PAGE TEXT

Compiling the data lets you load the data about 6 times faster than
READ'ing in the text representation, although the compilation
increases the time needed for serialization by a factor of about 2.
Tested with CVS SBCL.

There could be some subtle problems with this that I'm not aware of,
but it seems like as long as your data isn't anything complicated (and
it doesn't seem to be, since you were able to use READ directly on the
lists of properties), this should be OK.

Anyway, it's something to try.

-- 
This is a song that took me ten years to live and two years to write.
 - Bob Dylan

From: Bill Atkins
Subject: Re: Fast serialization?
Date: Mon, 08 May 2006 06:07:30 +0000
Message-ID: <87lktdgicd.fsf@rpi.edu>

Bill Atkins <············@rpi.edu> writes:

> rif <···@mit.edu> writes:
>
>> Actually, I'm not quite sure what I need.
>>
>> Basically, I'm reading a bunch of files in, and producing some
>> intermediate results, which I want to save to disk, to later read in
>> again.  The original files are raw data, so I read them with
>> read-line, then I use split-sequence functions to get the fields out.
>> For the intermediate results, I'm storing them in instances of a CLOS
>> class, and writing them out to disk via a print-object method.  I
>> basically am storing them as
>>
>> (class-name field-name-1 field-value-1 field-name-2 field-value-2 ...)

DATA SHOWN
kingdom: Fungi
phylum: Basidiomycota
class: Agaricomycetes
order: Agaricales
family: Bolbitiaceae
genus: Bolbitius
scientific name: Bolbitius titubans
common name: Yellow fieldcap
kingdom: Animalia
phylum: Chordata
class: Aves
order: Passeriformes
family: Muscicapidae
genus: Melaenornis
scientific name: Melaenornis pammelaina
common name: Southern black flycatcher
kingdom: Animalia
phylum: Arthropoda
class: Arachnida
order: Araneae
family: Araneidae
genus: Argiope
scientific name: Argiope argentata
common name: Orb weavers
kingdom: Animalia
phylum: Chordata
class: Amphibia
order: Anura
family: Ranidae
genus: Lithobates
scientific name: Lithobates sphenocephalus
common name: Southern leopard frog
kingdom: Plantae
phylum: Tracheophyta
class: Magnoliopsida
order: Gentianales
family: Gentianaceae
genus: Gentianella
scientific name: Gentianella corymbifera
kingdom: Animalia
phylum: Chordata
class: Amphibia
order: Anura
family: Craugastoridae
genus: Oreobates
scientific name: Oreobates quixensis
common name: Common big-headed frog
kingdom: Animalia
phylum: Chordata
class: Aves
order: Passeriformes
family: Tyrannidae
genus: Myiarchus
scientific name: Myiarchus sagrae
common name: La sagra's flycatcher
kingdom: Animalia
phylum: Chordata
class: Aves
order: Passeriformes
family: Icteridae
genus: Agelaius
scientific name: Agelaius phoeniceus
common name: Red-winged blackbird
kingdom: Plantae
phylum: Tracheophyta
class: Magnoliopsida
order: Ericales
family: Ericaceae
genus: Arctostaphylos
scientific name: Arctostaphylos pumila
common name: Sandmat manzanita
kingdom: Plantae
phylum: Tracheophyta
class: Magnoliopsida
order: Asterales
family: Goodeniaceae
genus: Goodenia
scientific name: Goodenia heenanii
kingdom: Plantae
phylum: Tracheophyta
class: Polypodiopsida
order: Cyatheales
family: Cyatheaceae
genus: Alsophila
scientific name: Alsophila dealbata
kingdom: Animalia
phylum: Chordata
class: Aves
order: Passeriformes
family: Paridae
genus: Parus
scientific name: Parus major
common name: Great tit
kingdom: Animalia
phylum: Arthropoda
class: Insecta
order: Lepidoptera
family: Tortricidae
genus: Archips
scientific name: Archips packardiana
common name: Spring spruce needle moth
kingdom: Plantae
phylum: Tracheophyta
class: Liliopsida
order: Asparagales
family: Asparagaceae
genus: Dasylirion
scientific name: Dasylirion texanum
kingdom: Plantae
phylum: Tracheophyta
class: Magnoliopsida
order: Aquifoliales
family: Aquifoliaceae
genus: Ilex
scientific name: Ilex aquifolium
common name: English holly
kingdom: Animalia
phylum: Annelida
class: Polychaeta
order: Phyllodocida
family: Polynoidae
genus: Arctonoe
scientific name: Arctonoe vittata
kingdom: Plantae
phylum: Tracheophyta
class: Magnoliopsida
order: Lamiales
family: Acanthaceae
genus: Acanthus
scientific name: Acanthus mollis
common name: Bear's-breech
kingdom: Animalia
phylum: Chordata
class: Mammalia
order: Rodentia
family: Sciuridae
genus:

GIVEN INSTRUCTION 1
Answer from the fast serialization thread:
(a) About how many times faster is loading compiled data than READ'ing the text representation?
(b) Which build of SBCL was the approach tested with?
(c) Which function reads the original raw data files?
GIVEN INSTRUCTION 2
Pick up the fast serialization thread after its last line and continue it.
The records come from a different source than the text above.

FINAL ANSWER 1
(a) About 6 times faster.
(b) CVS SBCL.
(c) read-line.

FINAL ANSWER 2
>>
>> Then when I want to get them back for the next computation, I call
>> read to get a list, and convert the list with something like
>>
>> (make-instance 'class-name 'field-name-1 (nth 2 list) 
>>                            'field-name-2 (nth 4 list) ... )
>>
>> This works, but doesn't seem especially elegant (although it'd be more
>> elegant if I hid it in some macrology), and more importantly it's
>> slow.  Profiling (Pentium IV, SBCL 0.9.8) indicates that almost all
>> the runtime is spent in the read function (note: there is some lossage
>> because I should only traverse the list once, and calling (nth 2 list)
>> then (nth 4 list) on the same list is inefficient, but profiling
>> indicates the call to read is really the timesink).  The overall
>> running time is slow enough that I'd like to figure out a better
>> approach.
>>
>> Any thoughts?
>>
>> rif
>>
>
> (defun serialize (thing file function-name &optional (compilep t))
>   "Saves THING to FILE.  When you load FILE, or its compiled version,
> run the function FUNCTION-NAME to get the data back"
>   (with-open-file (s file :direction :output :if-exists :supersede
> 		     :if-does-not-exist :create)
>     (write-string "(defun " s)
>     (write function-name :stream s)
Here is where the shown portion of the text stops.